Intanto, però, la loro vita adulta in comune si arricchisce a dismisura nella convivenza di problemi dei figli già grandi, di amicizie che l’uno va ereditando dall’altra, ricamate o imbastite come merletti fini da personalità estroverse, capricciose, mutevoli e folli. Eppure, così simbiotiche da lasciare un vuoto terribile quando vengono a mancare prima del tempo, distrutte da vizi coltivati con ossessività fino a farli marcire. In questo semiparadiso in terra, però, si insinua un tarlo gigantesco, destinato a divaricare come un forcipe l’utero di quell’amore così vero, unico, mettendo al mondo un mostriciattolo che lo divorerà dall’interno, come farebbe un ragno che si nutre delle viscere degli insetti rimasti prigionieri nella sua tela di lucido acciaio setoso. Per quanto possa sembrare strano e paradossale, il pomo della discordia è il trattamento post-mortem delle loro spoglie mortali. L’uno vuole essere seppellito per intero in una tomba possibilmente di famiglia; l’altra invece è assolutamente determinata a farsi cremare. E una discussione che sembrerebbe così tanto banale arriva in modo inatteso a farsi pregnante nel loro rapporto, un vero dominus perturbativo della relazione di coppia.

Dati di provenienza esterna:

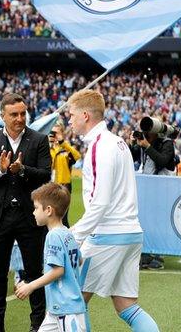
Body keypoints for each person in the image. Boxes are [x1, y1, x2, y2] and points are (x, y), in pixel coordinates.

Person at [67, 89, 159, 332]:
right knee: (126, 306)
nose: (69, 120)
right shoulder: (117, 142)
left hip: (108, 235)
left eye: (71, 114)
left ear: (85, 115)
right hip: (131, 234)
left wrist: (74, 236)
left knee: (73, 302)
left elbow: (101, 202)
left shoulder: (99, 146)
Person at [0, 92, 51, 332]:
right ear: (2, 116)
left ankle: (38, 324)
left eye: (22, 114)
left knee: (34, 272)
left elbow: (45, 175)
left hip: (30, 217)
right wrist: (0, 169)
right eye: (14, 114)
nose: (19, 118)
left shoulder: (39, 139)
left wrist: (22, 170)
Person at [15, 182, 89, 332]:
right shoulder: (67, 233)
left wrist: (30, 286)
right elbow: (79, 260)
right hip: (57, 310)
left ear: (48, 210)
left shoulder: (53, 236)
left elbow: (58, 271)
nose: (33, 212)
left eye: (36, 208)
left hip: (66, 310)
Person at [130, 127, 177, 270]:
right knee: (145, 220)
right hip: (147, 187)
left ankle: (157, 255)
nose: (146, 135)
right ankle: (145, 253)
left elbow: (162, 161)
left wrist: (147, 146)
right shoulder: (144, 141)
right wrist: (133, 144)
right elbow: (132, 158)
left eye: (149, 132)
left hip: (162, 188)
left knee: (158, 220)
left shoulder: (166, 143)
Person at [48, 123, 81, 227]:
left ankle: (65, 241)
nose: (54, 135)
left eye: (56, 133)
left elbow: (77, 156)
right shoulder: (48, 149)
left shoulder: (65, 149)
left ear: (62, 134)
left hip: (64, 186)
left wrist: (63, 143)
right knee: (49, 217)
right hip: (50, 186)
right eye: (52, 132)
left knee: (63, 217)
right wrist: (50, 145)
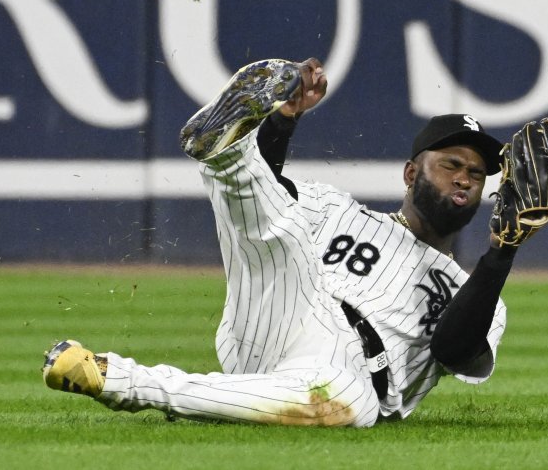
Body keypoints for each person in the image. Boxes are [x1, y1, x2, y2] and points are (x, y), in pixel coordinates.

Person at [42, 57, 519, 427]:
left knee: (345, 404)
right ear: (412, 173)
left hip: (350, 370)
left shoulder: (476, 294)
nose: (464, 179)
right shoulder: (337, 209)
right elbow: (270, 202)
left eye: (476, 174)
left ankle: (122, 379)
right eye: (451, 165)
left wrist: (503, 250)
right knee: (280, 228)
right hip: (279, 308)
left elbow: (455, 352)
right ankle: (228, 154)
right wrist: (282, 122)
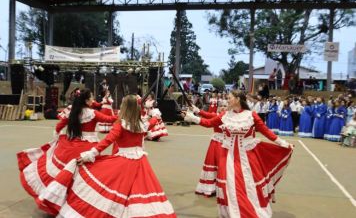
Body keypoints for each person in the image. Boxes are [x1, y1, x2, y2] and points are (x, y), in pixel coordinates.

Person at [37, 95, 176, 217]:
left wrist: (91, 153)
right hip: (141, 162)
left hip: (123, 161)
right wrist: (156, 115)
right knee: (138, 191)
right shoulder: (142, 124)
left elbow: (107, 141)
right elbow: (151, 123)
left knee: (116, 191)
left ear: (124, 107)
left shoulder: (121, 124)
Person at [183, 90, 293, 218]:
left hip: (247, 158)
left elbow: (266, 131)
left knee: (247, 185)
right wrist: (192, 117)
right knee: (229, 185)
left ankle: (249, 210)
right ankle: (233, 211)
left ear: (237, 99)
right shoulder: (225, 115)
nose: (227, 100)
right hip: (228, 156)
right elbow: (209, 123)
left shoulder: (251, 115)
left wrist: (282, 143)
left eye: (229, 98)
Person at [17, 88, 118, 213]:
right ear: (86, 101)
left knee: (65, 175)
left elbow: (59, 125)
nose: (93, 100)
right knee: (85, 177)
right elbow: (109, 119)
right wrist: (124, 116)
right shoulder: (93, 113)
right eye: (91, 98)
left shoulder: (73, 111)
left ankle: (58, 199)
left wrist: (56, 137)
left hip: (71, 145)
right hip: (88, 147)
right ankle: (76, 202)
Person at [189, 103, 226, 197]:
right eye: (222, 105)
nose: (222, 107)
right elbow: (207, 115)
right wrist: (197, 110)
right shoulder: (218, 115)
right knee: (214, 164)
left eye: (225, 106)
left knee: (222, 165)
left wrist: (193, 117)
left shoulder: (226, 117)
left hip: (224, 144)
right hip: (216, 143)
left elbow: (208, 123)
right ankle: (213, 187)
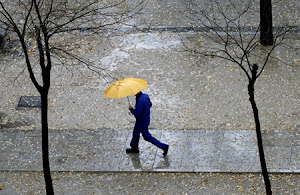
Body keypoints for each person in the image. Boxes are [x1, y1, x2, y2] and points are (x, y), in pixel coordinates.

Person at [126, 91, 169, 156]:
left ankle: (164, 146)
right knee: (135, 133)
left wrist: (131, 109)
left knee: (147, 137)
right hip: (145, 119)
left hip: (141, 121)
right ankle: (134, 147)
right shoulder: (145, 96)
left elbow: (137, 114)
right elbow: (150, 104)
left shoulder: (140, 101)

È l’Autore stesso a chiarire questo aspetto fondamentale nel corso della presentazione del suo libro: “Anita è una meditazione sull’esistenza dove si racconta di uno strano derby all’interno di amori che arrivano oltre la metà della vita: si appronta così una narrazione che intende rappresentare l’utilità di chi vuole con un’unione tardiva mettere in gioco anche tutto ciò che si è vissuto separatamente”. Naturale, forse, quando appunto due amanti si incontrano in età avanzata. La questione di cui i due dibattono fino allo stremo (e che causerà la fine della loro relazione) è: “Che cosa fare, decidendolo in vita, della propria spoglia mortale dopo il trapasso? Anita è per la cremazione perché, dice, le ceneri sono più democratiche: si possono dividere in due mucchietti uguali, ad es., tra il marito e l’amante. E, poi, è possibile tenerle in casa per farci compagnia mentre stiriamo. Nel frattempo, Misha, compagno di Anita, deve vedersela con la sorella che eredita dalla madre l’usufrutto della tomba di famiglia, da cui lui si sente pertanto estromesso, venendogli così a mancare anche quella sua programmata dimora finale. La Morte è un’idea, un accadimento inevitabile e molto concreto con cui fare i conti”. Purché il dilemma “ceneri sì, ceneri no” non giunga al punto irreversibile di far fuggire per sempre l’amore unico e vero della propria vita!